# How easy is it to replace the glass screen on a smartphone?



## madzone (Apr 26, 2012)

I dropped my HTC Wildfire the other day and smashed the screen. I've got a Samsung Galaxy Ace as a replacement as my contract was due for renewal anyway but was wondering about replacing the screen on my broken HTC and giving it to someone else. I've seen replacement screens for sale. Is it easy enough to do? The phone still seems to be working fine.


----------



## Callum91 (Apr 26, 2012)

Depends how competent and confident you are to do the job, but it's not overly difficult. There's loads of videos on Youtube of people changing screens.


----------



## Badgers (Apr 26, 2012)

I got my iPhone done at Brixton market for 60 quid and it was fine. That included a new screen protector fitted and a (cheapish but okay) new case. 

Took about two hours but it was really smashed. There is a plethora of guys with little shops or stalls that do unlocking, repairs and such.

Depends how near to a town or city you are. I would not do it myself as I am crap


----------



## peterkro (Apr 26, 2012)

Having done the same a few days ago and looked into it,I'd say it's a bit tricky but with patience and care most people could do it.Be careful, in the case of iPhone there are a variety of replacements some crap some good and if you go for an original replacement part expect to have to take out a bank loan.


----------



## madzone (Apr 26, 2012)

Hmmm.


----------



## TopCat (Apr 27, 2012)

Cling film or a condom.


----------



## DrRingDing (Apr 27, 2012)

I've changed screens on iPhones before and it's been a fiddly and delicate process.
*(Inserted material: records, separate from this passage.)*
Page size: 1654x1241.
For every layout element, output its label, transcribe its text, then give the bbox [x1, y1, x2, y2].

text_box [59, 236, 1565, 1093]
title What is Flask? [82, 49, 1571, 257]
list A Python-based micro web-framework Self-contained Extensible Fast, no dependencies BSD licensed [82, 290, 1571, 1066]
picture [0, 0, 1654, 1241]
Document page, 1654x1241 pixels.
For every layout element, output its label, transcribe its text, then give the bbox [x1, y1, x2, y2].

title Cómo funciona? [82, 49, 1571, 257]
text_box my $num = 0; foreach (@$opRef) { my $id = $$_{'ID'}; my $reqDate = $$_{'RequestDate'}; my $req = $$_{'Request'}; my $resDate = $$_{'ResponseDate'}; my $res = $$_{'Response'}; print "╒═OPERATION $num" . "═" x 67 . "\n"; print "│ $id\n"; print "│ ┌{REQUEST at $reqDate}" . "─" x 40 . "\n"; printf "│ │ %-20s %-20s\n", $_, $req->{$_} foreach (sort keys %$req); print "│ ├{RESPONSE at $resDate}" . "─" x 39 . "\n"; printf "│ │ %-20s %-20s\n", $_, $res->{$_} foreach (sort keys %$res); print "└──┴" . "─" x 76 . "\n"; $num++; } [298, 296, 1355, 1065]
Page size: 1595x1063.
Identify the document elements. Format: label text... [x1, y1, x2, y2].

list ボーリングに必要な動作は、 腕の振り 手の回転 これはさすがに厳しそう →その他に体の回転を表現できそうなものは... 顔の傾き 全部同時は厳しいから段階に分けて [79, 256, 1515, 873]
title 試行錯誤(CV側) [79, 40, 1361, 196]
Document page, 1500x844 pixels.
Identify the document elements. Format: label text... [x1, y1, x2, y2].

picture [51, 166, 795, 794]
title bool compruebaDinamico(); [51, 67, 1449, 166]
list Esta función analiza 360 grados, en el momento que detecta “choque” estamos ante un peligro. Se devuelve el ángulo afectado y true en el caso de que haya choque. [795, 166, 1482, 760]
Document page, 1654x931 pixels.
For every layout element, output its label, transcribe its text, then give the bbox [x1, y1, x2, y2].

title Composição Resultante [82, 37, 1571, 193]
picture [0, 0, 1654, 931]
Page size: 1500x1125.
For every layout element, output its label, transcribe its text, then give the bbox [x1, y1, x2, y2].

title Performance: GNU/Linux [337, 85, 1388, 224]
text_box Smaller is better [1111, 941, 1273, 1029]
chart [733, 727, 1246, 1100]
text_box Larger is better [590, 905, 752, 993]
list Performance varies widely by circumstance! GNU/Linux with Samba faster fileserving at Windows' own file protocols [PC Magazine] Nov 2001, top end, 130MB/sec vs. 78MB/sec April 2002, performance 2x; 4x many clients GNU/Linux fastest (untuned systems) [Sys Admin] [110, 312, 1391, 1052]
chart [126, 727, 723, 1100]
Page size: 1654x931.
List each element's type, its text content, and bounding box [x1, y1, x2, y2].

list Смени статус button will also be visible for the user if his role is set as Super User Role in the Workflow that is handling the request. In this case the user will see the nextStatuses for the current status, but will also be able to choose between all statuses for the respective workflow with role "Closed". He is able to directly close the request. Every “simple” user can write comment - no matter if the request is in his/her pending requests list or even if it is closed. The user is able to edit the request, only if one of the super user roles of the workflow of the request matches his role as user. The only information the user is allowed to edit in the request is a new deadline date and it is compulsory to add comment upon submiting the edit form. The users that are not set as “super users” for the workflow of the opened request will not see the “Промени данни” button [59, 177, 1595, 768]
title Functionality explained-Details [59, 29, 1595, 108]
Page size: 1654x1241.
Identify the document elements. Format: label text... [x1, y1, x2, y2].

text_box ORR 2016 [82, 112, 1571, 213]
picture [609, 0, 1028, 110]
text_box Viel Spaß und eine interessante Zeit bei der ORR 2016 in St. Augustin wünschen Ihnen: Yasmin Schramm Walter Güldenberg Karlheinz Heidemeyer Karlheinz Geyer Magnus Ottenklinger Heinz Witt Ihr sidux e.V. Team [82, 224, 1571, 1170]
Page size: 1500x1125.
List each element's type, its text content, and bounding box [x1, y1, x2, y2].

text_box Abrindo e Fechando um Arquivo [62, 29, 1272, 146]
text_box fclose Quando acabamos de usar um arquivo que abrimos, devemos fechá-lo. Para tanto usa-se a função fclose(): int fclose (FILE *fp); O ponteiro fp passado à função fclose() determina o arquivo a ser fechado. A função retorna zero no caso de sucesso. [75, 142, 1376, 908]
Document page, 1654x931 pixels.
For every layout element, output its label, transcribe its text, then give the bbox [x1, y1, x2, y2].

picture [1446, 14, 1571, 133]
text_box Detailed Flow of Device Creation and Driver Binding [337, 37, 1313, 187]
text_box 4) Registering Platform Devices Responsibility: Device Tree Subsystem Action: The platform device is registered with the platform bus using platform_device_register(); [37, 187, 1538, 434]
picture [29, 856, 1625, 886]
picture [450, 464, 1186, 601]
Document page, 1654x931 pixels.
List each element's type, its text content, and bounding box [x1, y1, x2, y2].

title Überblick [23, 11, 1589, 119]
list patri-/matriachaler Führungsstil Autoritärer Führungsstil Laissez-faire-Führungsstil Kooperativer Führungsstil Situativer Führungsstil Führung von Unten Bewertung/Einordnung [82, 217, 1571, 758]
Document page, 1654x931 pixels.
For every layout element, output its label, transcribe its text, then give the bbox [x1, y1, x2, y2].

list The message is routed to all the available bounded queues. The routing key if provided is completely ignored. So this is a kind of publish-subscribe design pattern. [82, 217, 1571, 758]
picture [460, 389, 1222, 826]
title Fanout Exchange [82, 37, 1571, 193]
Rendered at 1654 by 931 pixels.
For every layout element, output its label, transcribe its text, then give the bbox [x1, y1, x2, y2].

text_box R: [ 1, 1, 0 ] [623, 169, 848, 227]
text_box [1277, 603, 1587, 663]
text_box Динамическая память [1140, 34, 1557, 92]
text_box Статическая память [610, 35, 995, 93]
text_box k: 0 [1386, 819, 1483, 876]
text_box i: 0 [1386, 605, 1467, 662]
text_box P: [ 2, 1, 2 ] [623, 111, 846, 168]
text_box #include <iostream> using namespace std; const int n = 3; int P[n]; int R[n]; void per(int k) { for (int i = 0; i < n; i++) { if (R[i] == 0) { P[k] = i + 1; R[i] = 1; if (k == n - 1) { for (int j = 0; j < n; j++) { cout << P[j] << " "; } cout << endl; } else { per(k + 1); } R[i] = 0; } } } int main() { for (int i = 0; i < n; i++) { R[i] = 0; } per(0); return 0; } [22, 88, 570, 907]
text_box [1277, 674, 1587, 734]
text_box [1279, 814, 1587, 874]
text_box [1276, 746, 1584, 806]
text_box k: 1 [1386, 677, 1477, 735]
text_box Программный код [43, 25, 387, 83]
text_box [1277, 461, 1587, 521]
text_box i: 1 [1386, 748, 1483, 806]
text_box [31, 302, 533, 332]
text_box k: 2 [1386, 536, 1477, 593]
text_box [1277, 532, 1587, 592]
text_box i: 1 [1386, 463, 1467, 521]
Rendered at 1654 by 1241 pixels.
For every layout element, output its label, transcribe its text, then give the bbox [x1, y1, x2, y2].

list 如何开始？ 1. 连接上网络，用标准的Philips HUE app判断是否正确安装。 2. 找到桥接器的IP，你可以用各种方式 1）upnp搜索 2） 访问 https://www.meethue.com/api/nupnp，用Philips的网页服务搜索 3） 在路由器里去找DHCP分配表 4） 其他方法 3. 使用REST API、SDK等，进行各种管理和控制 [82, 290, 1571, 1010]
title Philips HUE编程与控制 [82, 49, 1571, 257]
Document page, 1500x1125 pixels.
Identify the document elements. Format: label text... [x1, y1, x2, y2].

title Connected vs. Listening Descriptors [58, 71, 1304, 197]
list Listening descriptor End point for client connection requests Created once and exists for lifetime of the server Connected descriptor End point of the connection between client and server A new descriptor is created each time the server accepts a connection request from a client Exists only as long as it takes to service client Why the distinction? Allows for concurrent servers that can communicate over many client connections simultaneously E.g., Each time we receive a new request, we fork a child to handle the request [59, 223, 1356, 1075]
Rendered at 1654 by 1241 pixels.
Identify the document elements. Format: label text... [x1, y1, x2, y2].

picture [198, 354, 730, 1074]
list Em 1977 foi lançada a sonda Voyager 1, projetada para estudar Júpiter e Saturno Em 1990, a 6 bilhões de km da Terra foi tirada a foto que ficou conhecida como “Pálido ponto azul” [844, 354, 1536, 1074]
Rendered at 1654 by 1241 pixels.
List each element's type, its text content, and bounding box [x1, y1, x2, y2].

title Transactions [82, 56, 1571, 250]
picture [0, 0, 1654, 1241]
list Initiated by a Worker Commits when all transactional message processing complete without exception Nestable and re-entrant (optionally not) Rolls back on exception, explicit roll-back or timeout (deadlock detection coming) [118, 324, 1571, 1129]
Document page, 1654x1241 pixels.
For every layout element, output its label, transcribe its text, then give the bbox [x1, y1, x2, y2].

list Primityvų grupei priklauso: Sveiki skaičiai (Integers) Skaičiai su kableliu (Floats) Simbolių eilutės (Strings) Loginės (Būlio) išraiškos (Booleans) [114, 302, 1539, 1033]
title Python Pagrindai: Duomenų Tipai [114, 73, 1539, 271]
I would study youtube videos carefully before embarking on this journey. How badly is the screen broken could you use it as is?


----------



## madzone (Apr 27, 2012)

Smashed as a smashed thing.


----------



## mauvais (Apr 27, 2012)

I took my HTC Desire apart, but not to replace the screen, and it was fairly easy. Apple kit is terrible for dismantlement.


----------